| 6/10/2015 7:00:00 PM

La extraordinaria dinámica de Cueros Vélez

Aunque Cueros Vélez es una de las marcas más conocidas en el mercado colombiano, pocos dimensionan su tamaño y proyecciones.

El próximo año, Cueros Vélez cumplirá 30 años en el mercado colombiano. Si bien es una de las marcas más icónicas en los centros comerciales y en la industria nacional, su expansión y crecimiento la hacen una de las empresas más dinámicas en la historia reciente.

Hace apenas diez años, la compañía tenía unas 30 tiendas, operaba en una bodega de apenas 4.000 m2 y su facturación bordeaba los $35.000 millones. Hoy es una poderosa cadena con 230 puntos de venta –en Colombia y el exterior, 220 propios y 10 bajo el modelo de franquicias–, cuenta con dos modernos edificios de casi 20.000 m2 donde tiene integradas las áreas de producción, administración, comercial y producto terminado. Y sus ingresos se han multiplicado: el año pasado cerró con ventas por $250.000 millones y para este año estima que serán $300.000 millones.

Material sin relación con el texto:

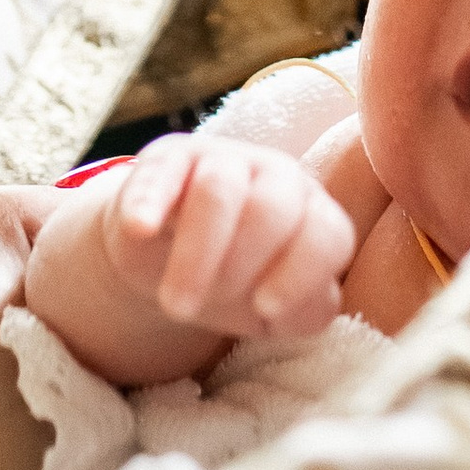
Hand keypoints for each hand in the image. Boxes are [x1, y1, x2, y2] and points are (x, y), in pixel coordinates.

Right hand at [102, 135, 357, 343]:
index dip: (299, 276)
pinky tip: (141, 229)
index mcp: (312, 213)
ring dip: (197, 253)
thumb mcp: (274, 308)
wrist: (170, 254)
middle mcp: (276, 177)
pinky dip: (151, 200)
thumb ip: (305, 309)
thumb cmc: (237, 280)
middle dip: (239, 268)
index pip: (329, 235)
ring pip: (219, 189)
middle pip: (272, 210)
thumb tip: (300, 306)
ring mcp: (221, 160)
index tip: (265, 311)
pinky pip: (162, 171)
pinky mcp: (168, 158)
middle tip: (207, 308)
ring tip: (177, 305)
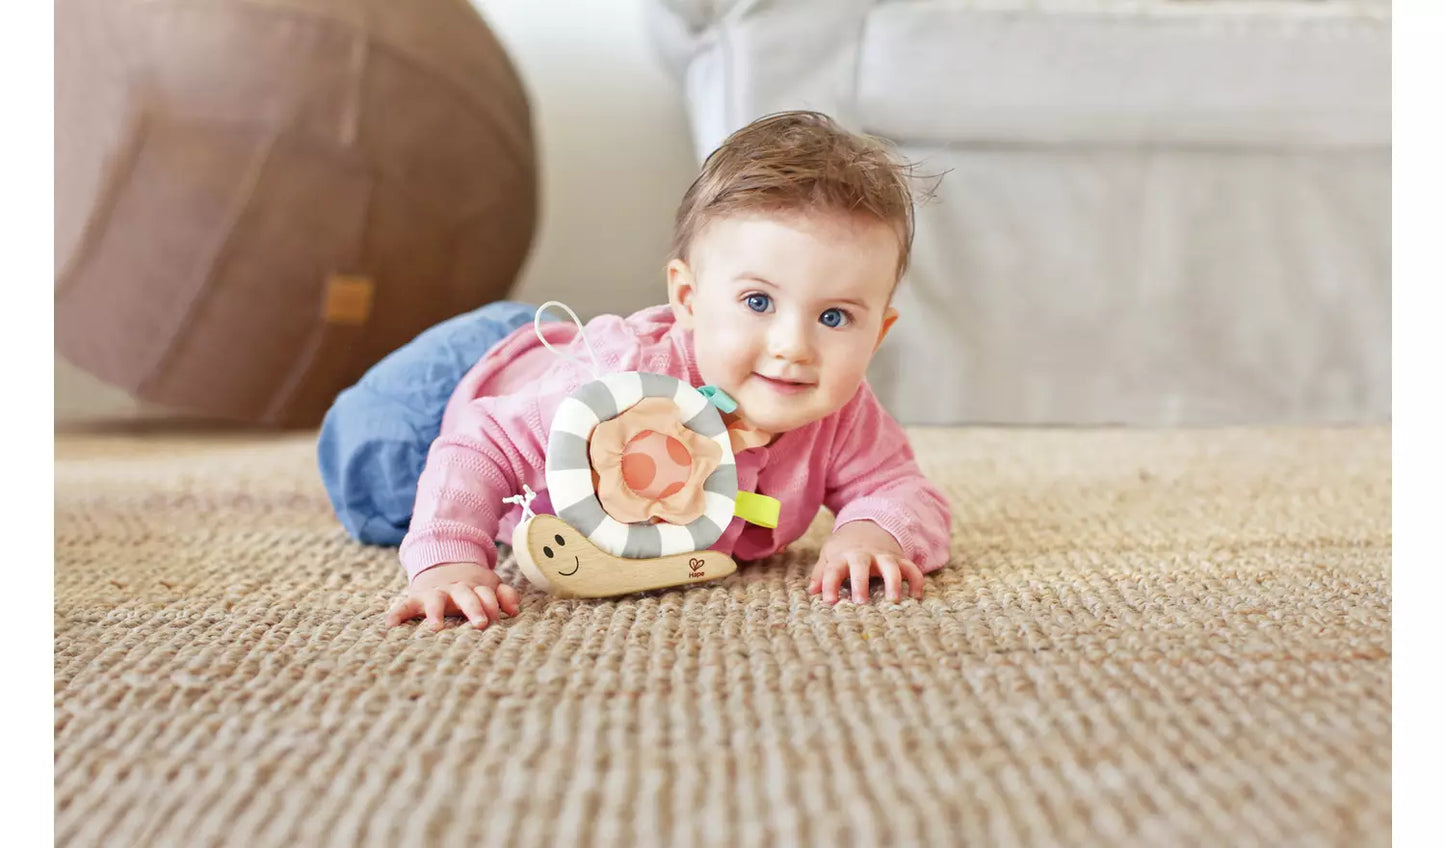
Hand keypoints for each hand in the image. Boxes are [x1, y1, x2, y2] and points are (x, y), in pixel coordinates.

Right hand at [386, 562, 521, 629]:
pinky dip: (397, 613)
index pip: (486, 593)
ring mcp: (435, 593)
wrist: (443, 568)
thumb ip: (505, 596)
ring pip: (436, 600)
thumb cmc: (471, 587)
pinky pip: (404, 605)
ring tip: (435, 628)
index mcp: (475, 587)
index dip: (493, 604)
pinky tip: (390, 624)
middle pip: (465, 595)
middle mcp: (455, 589)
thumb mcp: (490, 587)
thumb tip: (514, 610)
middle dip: (474, 608)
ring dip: (436, 612)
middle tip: (481, 624)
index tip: (497, 619)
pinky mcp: (416, 598)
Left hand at [808, 521, 924, 604]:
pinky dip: (916, 581)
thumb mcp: (829, 556)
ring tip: (894, 600)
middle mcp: (863, 555)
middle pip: (861, 565)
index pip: (833, 569)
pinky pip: (911, 569)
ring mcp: (883, 557)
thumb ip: (822, 573)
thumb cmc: (844, 549)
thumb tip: (812, 591)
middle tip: (861, 602)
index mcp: (842, 556)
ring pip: (891, 566)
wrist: (867, 526)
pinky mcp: (899, 560)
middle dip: (861, 582)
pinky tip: (915, 597)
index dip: (829, 584)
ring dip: (893, 582)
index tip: (829, 601)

Su crecimiento ha estado apalancado en tres estrategias fundamentales: innovar en productos, mirar nuevas oportunidades de negocios y montarse en el boom del desarrollo de centros comerciales que ha tenido el país en los últimos años. “Eso ha hecho que el crecimiento sea más acelerado, pero creo que ya empieza a existir saturación de centros comerciales en algunas ciudades y debemos ser más cuidadosos en la selección”, explica Juan Raúl Vélez, presidente de la compañía.

Su portafolio ha tenido un mayor desarrollo.
A los productos tradicionales de cuero –cinturones, billeteras y zapatos de hombre y mujer–, adicionó línea de ropa –masculina y femenina–, otra de viaje –maletas– y una de accesorios –relojes, gafas, collares–.

Para Juan Raúl Vélez, una de las mayores preocupaciones es que el país se está quedando sin cuero para procesar. “No tiene sentido que Colombia exporte la materia prima casi sin valor agregado y luego la devuelvan como producto terminado, teniendo acá la mano de obra y necesitando la materia prima. No hay regulación y están dejando exportar pieles crudas saladas y cuero azul –casi el proceso mínimo–, mientras el precio interno ha subido casi 40%. Así las cosas, la tasa de cambio no nos favorece porque 50% del costo del producto es el cuero”, advierte.

El lado internacional es una de las tareas donde hoy por hoy la empresa quiere profundizar la estrategia. Si bien hace una década su operación internacional representaba 20% de sus ingresos, hoy llega a 7%. La razón fue el proceso de revaluación que le restó competitividad, aunque no lo sacó del mercado exterior: hoy opera en Aruba, Curazao, Guatemala, Costa Rica, Panamá, Ecuador y Perú. Está buscando nuevos clientes en Canadá y Estados Unidos, y ya inversionistas han manifestado interés en desarrollar el modelo de franquicias en España.

Aunque por el momento no piensa en una mega en los próximos años, Vélez espera contar con unas 330 tiendas en total en cinco años, 35 de ellas en el exterior. Abrió Perú y Ecuador con operación propia y allí se va a concentrar en el corto plazo para replicar el modelo que tiene en Colombia.

De hecho, hace unos meses Vélez pensaba en la posibilidad de llevar en unos dos o tres años la marca a la bolsa de valores para buscar nuevos recursos en su modelo de expansión. Sin embargo, ha reconsiderado esta movida y hoy está más alineado con la búsqueda de un socio estratégico que le brinde la posibilidad, el conocimiento y el know how para aterrizar en nuevos mercados internacionales, aunque señala que esta decisión no se cristalizará antes de dos años, pues deberá hacer ajustes internos y lograr mayor eficiencia en la operación.

Por el momento, además de los desarrollos internacionales que está adelantando, Vélez se concentra en movidas estratégicas de corto plazo que le harán mantener el dinamismo en su crecimiento. Está desarrollando la estrategia para ingresar con una oferta de productos de cuero –especialmente calzado– al mercado de niños. Además, la empresa está terminando una curtiembre nueva ubicada en Amagá, Antioquia, que le dará capacidad para atender 30.000 cueros mensuales, el triple de lo que hoy procesa. La idea es producir cuero terminado para el negocio de tapicería para muebles y vehículos y destinar 50% de esa producción a la exportación.

Vélez sigue con su proceso de expansión y consolidación, a pesar de la desaceleración de la economía. ¿Cómo lo va a lograr? “Las empresas, tradicionalmente en esta situación, entran en pánico, dejan de sacar colecciones, dejan de invertir y de hacer publicidad, y empiezan a cuidar la plata. Creo que hay que ser más creativos y hacer todo lo contrario”, puntualiza Juan Raúl Vélez.